SOURCE DOCUMENT:
■ ■ ■ ■ ■ ■ ■

Don't try to get courts to figure out what's really "Modern Orthodox Jewish" and what isn't

|The Volokh Conspiracy |

From Storfer v. Storfer, a New York appellate decision decided two weeks ago:

There is no dispute that the child is being raised in the Jewish faith. The motion court properly found, however, that it could not determine the meaning and intention of the parties' agreement to raise their child in "accordance with the tenets of the Modern Orthodox Jewish faith." The trial court correctly determined that this cannot be decided by neutral principles of law or without reference to religious doctrine and was thus prohibited from entertaining the defendant father's enforcement application (see Matter of Congregation Yetev Lev D'Satmar, Inc. v Kahana, 9 NY3d 282, 286 [2007]; see also Madireddy v Madireddy, 66 AD3d 647, 648 [2d Dept 2009], appeal dismissed 14 NY3d 765 [2010]).

Sounds quite right to me; as I've noted before (e.g., here), the Religion Clauses bar courts from deciding what is consistent with a particular religious doctrine and what isn't. (They often must decide, in applying religious exemption rules, whether a person sincerely believes that his religion forbids or mandates something; but they can't decide what "Modern Orthodox Judaism" really means, and whether a person's actions are consistent with it.)

■ ■ ■ ■ ■ ■ ■

ASSIGNMENT 1: For each of the following statements, state whether the post on Storfer v. Storfer agrees with it, answering yes or no and quoting the words of the post that decide the matter: (a) It is undisputed that the child is being raised in the Jewish faith. (b) The trial court was permitted to entertain the father's enforcement application. (c) Courts are never required to decide whether a person sincerely believes that his religion forbids or mandates something.
ASSIGNMENT 2: Transcribe the passage of the post on Storfer v. Storfer that lies between "Sounds quite right" and "consistent with it.)", inclusive.

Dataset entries
■ ■ ■ ■ ■ ■ ■

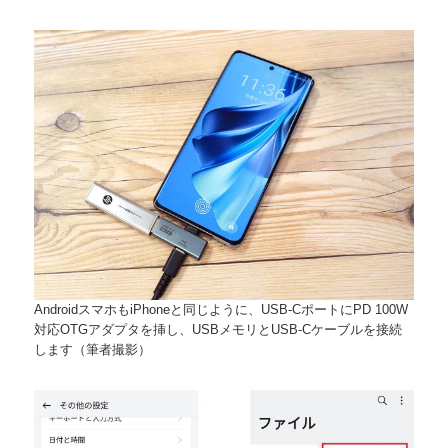
AndroidスマホもiPhoneと同じように、USB-CポートにPD 100W
対応OTGアダプタを挿し、USBメモリとUSB-Cケーブルを接続
します（筆者撮影）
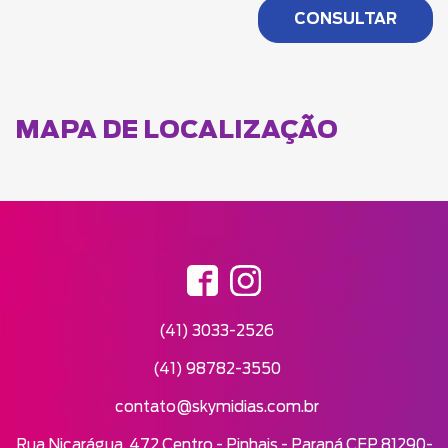
MAPA DE LOCALIZAÇÃO
(41) 3033-2526
(41) 98782-3550
contato@skymidias.com.br
Rua Nicarágua, 472 Centro - Pinhais - Paraná CEP 81290-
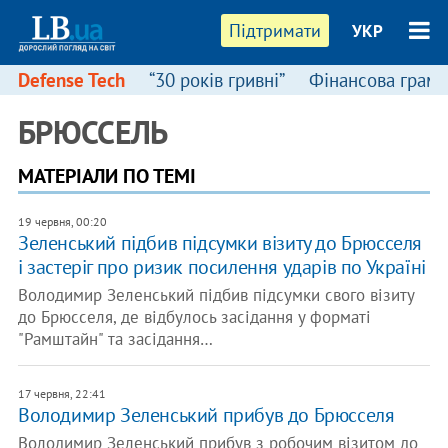
Підтримати
УКР
Defense Tech
“30 років гривні”
Фінансова грамо
БРЮССЕЛЬ
МАТЕРІАЛИ ПО ТЕМІ
19 червня, 00:20
Зеленський підбив підсумки візиту до Брюсселя
і застеріг про ризик посилення ударів по Україні
Володимир Зеленський підбив підсумки свого візиту
до Брюсселя, де відбулось засідання у форматі
"Рамштайн" та засідання…
17 червня, 22:41
Володимир Зеленський прибув до Брюсселя
Володимир Зеленський прибув з робочим візитом до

■ ■ ■ ■ ■ ■ ■

TASK SOLUTION 1:
(a) Yes: "There is no dispute that the child is being raised in the Jewish faith."
(b) No: "was thus prohibited from entertaining the defendant father's enforcement application"
(c) No: "They often must decide, in applying religious exemption rules, whether a person sincerely believes that his religion forbids or mandates something"

TASK SOLUTION 2:
Sounds quite right to me; as I've noted before (e.g., here), the Religion Clauses bar courts from deciding what is consistent with a particular religious doctrine and what isn't. (They often must decide, in applying religious exemption rules, whether a person sincerely believes that his religion forbids or mandates something; but they can't decide what "Modern Orthodox Judaism" really means, and whether a person's actions are consistent with it.)